Consigne donnée A:
D'après la discussion sur la disparition de fichiers iCloud, à quelle date et à quelle heure les dossiers ont-ils été modifiés au même moment ?

Texte à lire:
# Disparition inexplicable de fichiers sur mon iCloud



## Ericregio (22 Avril 2021)

Le 13 février 2021 à 15h55 un grand nombre de dossiers de mon iCloud ont été modifiés au même moment et j’ai perdu un nombre important de documents et de photos de manière complètement aléatoire.
La seule réponse de l’assistante d’Apple comme il y a plus de 30 jours on ne peut rien faire pour vous.
Comment continuer a avoir confiance en ce mode de sauvegarde ?
Est-ce un pirate un bug aucune réponse fournie par Apple.
Est-ce normal ?


----------



## ericse (22 Avril 2021)

Ericregio a dit:


> Comment continuer a avoir confiance en ce mode de sauvegarde ?


Bonjour,
iCloud n'est *pas une sauvegarde,* c'est un outil de réplication entre appareils, qui réplique aussi les erreurs et effacements.
Il y a un délai de grâce, mais ce n'est que ça, un délai de grâce, pas un outil de sauvegarde.
Ceci dit, désolé pour tes fichiers perdus...


----------



## Sly54 (22 Avril 2021)

Ericregio a dit:


> Comment continuer a avoir confiance en ce mode de sauvegarde ?


Comme vient de le dire @ericse iCloud est ou outil de synchronisation. Ça synchronise les données entre plusieurs appareils.

Il faut, en parallèle, définir une stratégie de sauvegarde pour les différents appareils (clone, Time machine, sauvegarde sur des serveurs distants, un peu de tout ça en même temps, etc.).

Mais si tu avais Time machine activé, tu devrais pouvoir retrouver tes petits…


----------



## Ericregio (24 Avril 2021)

ericse a dit:


> Bonjour,
> iCloud n'est *pas une sauvegarde,* c'est un outil de réplication entre appareils, qui réplique aussi les erreurs et effacements.
> Il y a un délai de grâce, mais ce n'est que ça, un délai de grâce, pas un outil de sauvegarde.
> Ceci dit, désol



Merci beaucoup de votre sollicitude.

Mais ce que je trouve vraiment étrange, qu’il s’agisse d’une erreur, un bug ou je ne sais quoi d’autre, c’est qu’un grand nombre de mes dossiers on été modifié exactement à la même minute et que certains sont vide et d’autres ont perdus toute une partie de leur contenu.

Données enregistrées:
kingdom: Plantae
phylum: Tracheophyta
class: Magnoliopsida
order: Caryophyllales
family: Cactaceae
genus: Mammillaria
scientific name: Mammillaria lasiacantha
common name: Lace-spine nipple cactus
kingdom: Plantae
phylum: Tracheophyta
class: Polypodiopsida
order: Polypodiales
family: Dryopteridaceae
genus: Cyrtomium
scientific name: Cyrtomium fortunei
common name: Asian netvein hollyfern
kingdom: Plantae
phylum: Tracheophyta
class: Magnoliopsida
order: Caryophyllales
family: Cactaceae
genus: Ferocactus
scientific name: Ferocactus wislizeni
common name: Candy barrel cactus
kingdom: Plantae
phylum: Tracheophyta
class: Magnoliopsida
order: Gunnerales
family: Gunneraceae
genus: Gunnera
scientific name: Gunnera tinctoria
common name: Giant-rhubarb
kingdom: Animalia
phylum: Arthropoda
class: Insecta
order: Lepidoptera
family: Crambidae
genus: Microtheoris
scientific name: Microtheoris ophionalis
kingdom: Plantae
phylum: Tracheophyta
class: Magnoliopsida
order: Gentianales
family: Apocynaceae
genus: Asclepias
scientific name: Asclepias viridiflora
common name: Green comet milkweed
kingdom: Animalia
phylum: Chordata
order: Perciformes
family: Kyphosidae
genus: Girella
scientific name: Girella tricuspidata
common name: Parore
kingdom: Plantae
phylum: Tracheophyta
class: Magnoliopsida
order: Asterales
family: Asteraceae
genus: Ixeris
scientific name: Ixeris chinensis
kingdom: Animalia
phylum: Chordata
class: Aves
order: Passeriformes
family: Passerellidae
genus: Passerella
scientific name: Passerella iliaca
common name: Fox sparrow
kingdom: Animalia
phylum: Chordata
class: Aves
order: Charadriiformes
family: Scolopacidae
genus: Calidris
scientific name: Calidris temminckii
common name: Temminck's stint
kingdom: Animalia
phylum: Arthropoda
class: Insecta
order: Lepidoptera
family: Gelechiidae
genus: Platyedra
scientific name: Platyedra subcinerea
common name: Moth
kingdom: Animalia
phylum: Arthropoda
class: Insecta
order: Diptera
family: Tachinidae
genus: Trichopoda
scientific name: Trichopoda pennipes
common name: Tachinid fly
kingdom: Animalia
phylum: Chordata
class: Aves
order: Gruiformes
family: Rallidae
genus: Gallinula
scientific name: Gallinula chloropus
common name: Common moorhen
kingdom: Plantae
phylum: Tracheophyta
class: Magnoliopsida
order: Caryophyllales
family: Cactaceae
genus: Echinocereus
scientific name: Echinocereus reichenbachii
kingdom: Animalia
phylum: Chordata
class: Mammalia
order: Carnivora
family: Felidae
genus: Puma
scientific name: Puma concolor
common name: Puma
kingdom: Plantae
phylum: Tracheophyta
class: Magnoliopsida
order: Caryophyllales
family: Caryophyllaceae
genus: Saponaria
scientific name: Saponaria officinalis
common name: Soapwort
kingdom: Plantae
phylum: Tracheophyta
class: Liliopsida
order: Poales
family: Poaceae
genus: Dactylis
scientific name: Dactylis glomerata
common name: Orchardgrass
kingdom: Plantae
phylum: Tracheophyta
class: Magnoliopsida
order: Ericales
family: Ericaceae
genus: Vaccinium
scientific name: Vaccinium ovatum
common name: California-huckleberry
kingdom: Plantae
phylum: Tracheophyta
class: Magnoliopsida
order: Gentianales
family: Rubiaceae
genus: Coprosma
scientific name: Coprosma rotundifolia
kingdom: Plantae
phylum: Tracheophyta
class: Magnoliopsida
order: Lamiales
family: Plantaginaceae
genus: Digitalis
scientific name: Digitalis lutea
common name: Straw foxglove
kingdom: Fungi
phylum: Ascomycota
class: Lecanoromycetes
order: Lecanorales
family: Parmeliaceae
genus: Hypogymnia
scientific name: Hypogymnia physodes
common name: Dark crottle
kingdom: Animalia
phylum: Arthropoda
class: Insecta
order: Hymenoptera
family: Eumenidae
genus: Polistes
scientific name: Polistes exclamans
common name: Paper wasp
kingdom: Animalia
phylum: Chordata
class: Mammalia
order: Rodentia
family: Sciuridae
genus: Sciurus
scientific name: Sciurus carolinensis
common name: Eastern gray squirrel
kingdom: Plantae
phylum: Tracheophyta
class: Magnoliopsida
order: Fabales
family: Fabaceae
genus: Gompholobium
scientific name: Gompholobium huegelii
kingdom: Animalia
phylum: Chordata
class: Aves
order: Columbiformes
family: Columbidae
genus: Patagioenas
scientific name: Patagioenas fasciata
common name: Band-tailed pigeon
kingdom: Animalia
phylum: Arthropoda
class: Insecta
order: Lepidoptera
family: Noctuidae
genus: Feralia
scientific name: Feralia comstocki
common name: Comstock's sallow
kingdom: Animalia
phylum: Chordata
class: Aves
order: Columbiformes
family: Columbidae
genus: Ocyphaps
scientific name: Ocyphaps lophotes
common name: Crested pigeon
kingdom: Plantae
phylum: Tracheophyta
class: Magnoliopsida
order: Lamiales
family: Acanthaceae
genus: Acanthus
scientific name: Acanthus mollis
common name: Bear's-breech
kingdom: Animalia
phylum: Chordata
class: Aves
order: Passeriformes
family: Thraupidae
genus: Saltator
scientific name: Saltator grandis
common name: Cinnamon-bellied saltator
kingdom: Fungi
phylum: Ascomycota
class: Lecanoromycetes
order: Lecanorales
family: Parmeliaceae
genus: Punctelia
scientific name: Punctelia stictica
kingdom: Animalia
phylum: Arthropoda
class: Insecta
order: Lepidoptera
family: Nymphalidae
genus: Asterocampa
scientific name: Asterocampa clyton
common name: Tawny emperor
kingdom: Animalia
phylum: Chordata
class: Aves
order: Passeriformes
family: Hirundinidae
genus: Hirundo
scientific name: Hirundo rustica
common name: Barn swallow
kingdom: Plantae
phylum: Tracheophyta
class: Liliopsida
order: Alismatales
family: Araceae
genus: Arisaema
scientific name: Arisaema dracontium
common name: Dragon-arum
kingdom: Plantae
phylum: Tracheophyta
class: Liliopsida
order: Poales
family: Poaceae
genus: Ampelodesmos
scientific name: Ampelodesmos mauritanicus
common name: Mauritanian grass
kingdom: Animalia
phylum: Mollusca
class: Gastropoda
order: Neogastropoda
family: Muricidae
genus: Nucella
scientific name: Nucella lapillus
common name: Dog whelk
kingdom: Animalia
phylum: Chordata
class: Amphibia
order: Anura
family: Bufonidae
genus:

Consigne donnée B:
Recopiez le passage des enregistrements allant de leur début jusqu'à la ligne contenant « scientific name: Calidris temminckii », cette ligne comprise, en substituant « genre » à « genus » et sans rien changer d'autre.

Réponse attendue A:
Le 13 février 2021 à 15h55.

Réponse attendue B:
kingdom: Plantae
phylum: Tracheophyta
class: Magnoliopsida
order: Caryophyllales
family: Cactaceae
genre: Mammillaria
scientific name: Mammillaria lasiacantha
common name: Lace-spine nipple cactus
kingdom: Plantae
phylum: Tracheophyta
class: Polypodiopsida
order: Polypodiales
family: Dryopteridaceae
genre: Cyrtomium
scientific name: Cyrtomium fortunei
common name: Asian netvein hollyfern
kingdom: Plantae
phylum: Tracheophyta
class: Magnoliopsida
order: Caryophyllales
family: Cactaceae
genre: Ferocactus
scientific name: Ferocactus wislizeni
common name: Candy barrel cactus
kingdom: Plantae
phylum: Tracheophyta
class: Magnoliopsida
order: Gunnerales
family: Gunneraceae
genre: Gunnera
scientific name: Gunnera tinctoria
common name: Giant-rhubarb
kingdom: Animalia
phylum: Arthropoda
class: Insecta
order: Lepidoptera
family: Crambidae
genre: Microtheoris
scientific name: Microtheoris ophionalis
kingdom: Plantae
phylum: Tracheophyta
class: Magnoliopsida
order: Gentianales
family: Apocynaceae
genre: Asclepias
scientific name: Asclepias viridiflora
common name: Green comet milkweed
kingdom: Animalia
phylum: Chordata
order: Perciformes
family: Kyphosidae
genre: Girella
scientific name: Girella tricuspidata
common name: Parore
kingdom: Plantae
phylum: Tracheophyta
class: Magnoliopsida
order: Asterales
family: Asteraceae
genre: Ixeris
scientific name: Ixeris chinensis
kingdom: Animalia
phylum: Chordata
class: Aves
order: Passeriformes
family: Passerellidae
genre: Passerella
scientific name: Passerella iliaca
common name: Fox sparrow
kingdom: Animalia
phylum: Chordata
class: Aves
order: Charadriiformes
family: Scolopacidae
genre: Calidris
scientific name: Calidris temminckii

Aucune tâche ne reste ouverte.